Franka 6-DoF Grasping with GraspNet

This repository demonstrates 6-DoF grasping on the Franka FR3 using GraspNet. It integrates modern PyTorch, stereo depth estimation, and lightweight robot control for reproducible and extensible research.

Key Features

Easy to use: Pure Python implementation, no ROS required. Robot control via franky.
Modern PyTorch: Upgraded to PyTorch 2.x with CUDA 12.x.
- Includes a modified knn-cuda adapted for CUDA 12.x.
Stereo depth estimation: Uses D435i IR stereo + FoundationStereo for better depth quality compared to RGB-D.
Multiple demos: Built on top of GraspNet-Baseline, with major modifications in franka_graspnet/ and scripts/.

Tested Environment

OS: Ubuntu 22.04
CUDA: 12.4
Python: 3.12
Torch: 2.6.0
Camera: Intel RealSense D435i
Franky: franky (libfranka 0.15.0)

Installation

Create environment

conda create -n graspnet python==3.12
conda activate graspnet

pip install torch==2.6.0 torchvision==0.21.0 --index-url https://download.pytorch.org/whl/cu124
pip install -r requirements.txt
pip install setuptools==78.0.1

# libfranka 0.15
pip install franky-control
pip install pyrealsense2

# install graspnet dependencies
cd pointnet2
python setup.py install
cd ..

cd knn
python setup.py install
cd ..

cd graspnetAPI
pip install .
cd ..

# (Optional) install FoundationStereo dependencies
pip install -r requirements_fs.txt

Download checkpoints

Organize checkpoints as follows:

checkpoints/
├── foundation_stereo
│   ├── 11-33-40
│   │   ├── cfg.yaml
│   │   └── model_best_bp2.pth
│   └── 23-51-11
│       ├── cfg.yaml
│       └── model_best_bp2.pth
└── graspnet
    ├── checkpoint-kn.tar
    └── checkpoint-rs.tar

Usage

Note: We adopt an eye-in-hand setup. You can modify the calibration parameters in franka_controller to adapt them to your own system.

Test GraspNet

python scripts/graspnet_demo.py

Test FoundationStereo

python scripts/fs_demo.py

RealSense + GraspNet (6-DoF grasp prediction, press `q` to fetch next frame)

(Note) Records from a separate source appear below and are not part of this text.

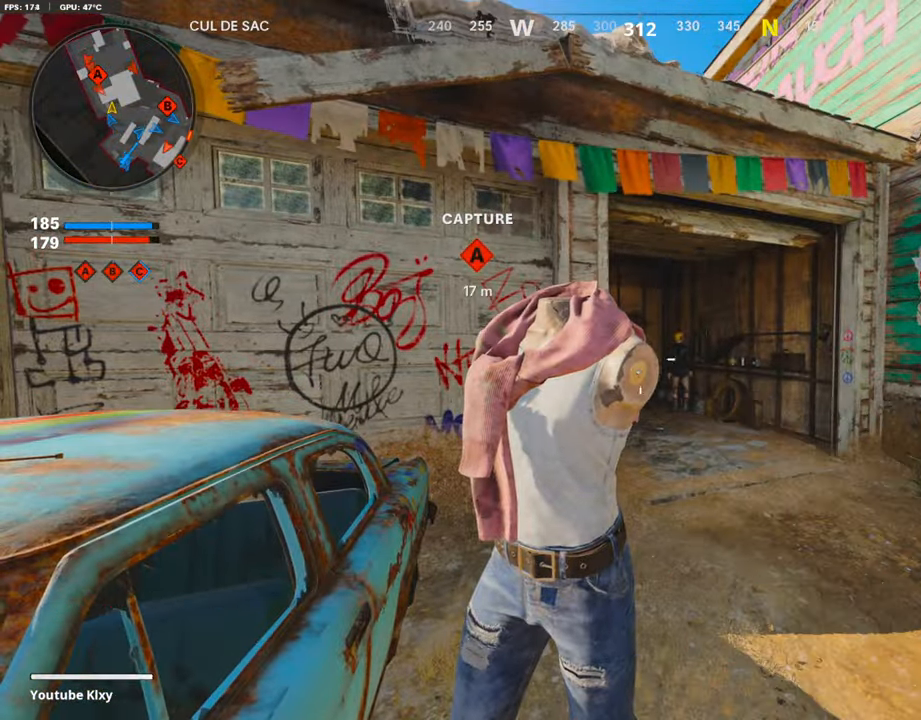
{"buttons": [], "left_stick": "right", "right_stick": "down", "events": [[420, "left_stick", "right"], [420, "right_stick", "down"]]}
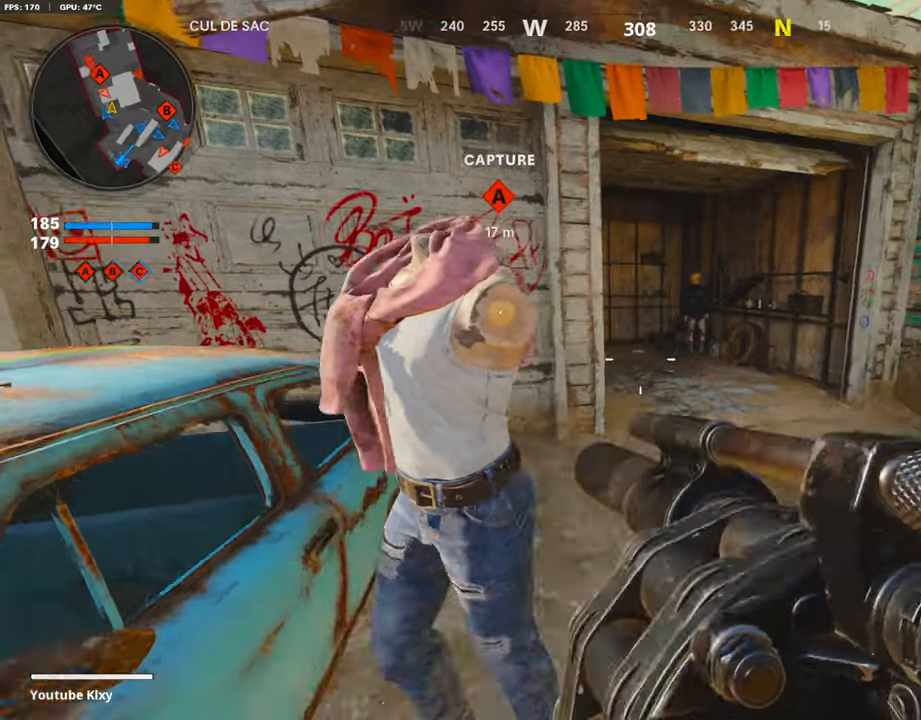
{"buttons": ["R1"], "left_stick": "left", "right_stick": "center", "events": [[101, "right_stick", "center"], [269, "R1", "down"], [269, "left_stick", "center"], [386, "left_stick", "left"]]}
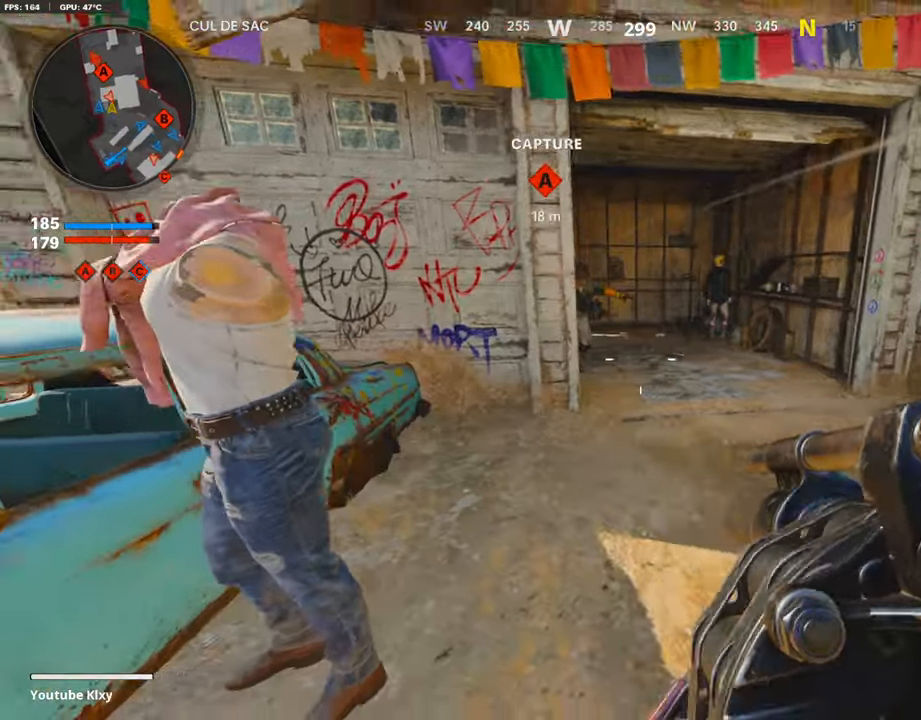
{"buttons": ["L3"], "left_stick": "up-right", "right_stick": "center", "events": [[370, "L3", "down"], [370, "R1", "up"], [370, "left_stick", "up-right"]]}
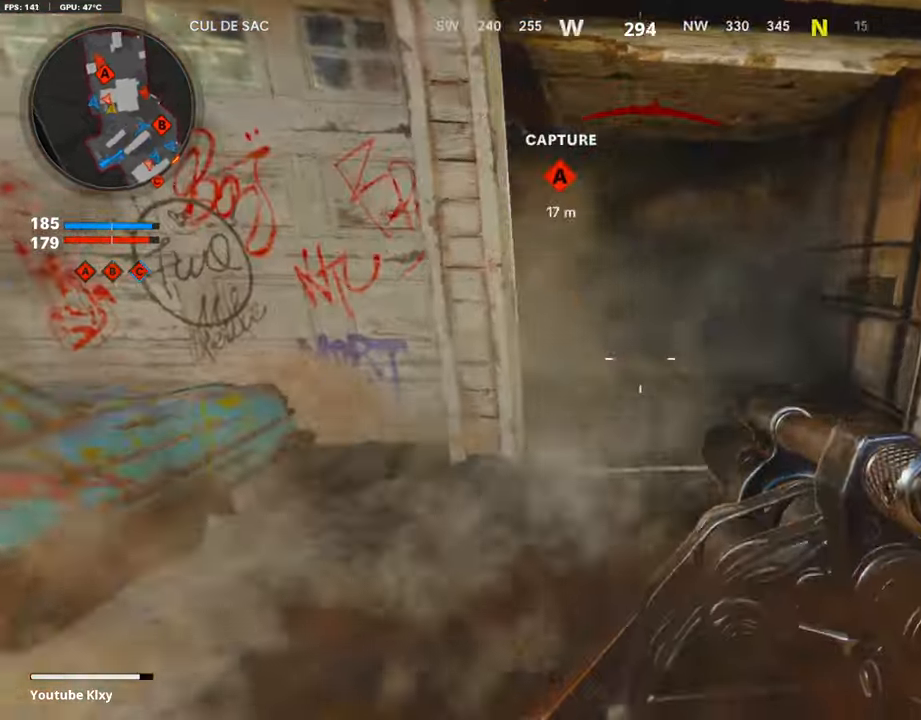
{"buttons": ["R1"], "left_stick": "right", "right_stick": "left", "events": [[67, "L3", "up"], [67, "right_stick", "left"], [184, "left_stick", "right"], [336, "R1", "down"], [336, "right_stick", "down-left"], [487, "right_stick", "left"]]}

python scripts/graspnet_rs_demo.py

RealSense + FoundationStereo (stereo depth estimation, press `space` to refresh, `q` to quit)

python scripts/fs_rs_demo.py

RealSense + FoundationStereo + GraspNet (6-DoF grasp prediction, press `q` to fetch next frame)

python scripts/graspnet_fs_rs_demo.py

Franka + RealSense RGB-D + GraspNet (real-time grasping)

python scripts/franky_graspnet_rs_demo.py

Franka + RealSense IR + FoundationStereo + GraspNet (real-time grasping)

python scripts/franky_graspnet_fs_demo.py

Known Issues

When controlling FR3 with franky, motion may sometimes abort with reflex errors such as:

franky._franky.ControlException: libfranka: Move command aborted: motion aborted by reflex! ["joint_velocity_violation"]

franky._franky.ControlException: libfranka: Move command aborted: motion aborted by reflex! ["cartesian_reflex"]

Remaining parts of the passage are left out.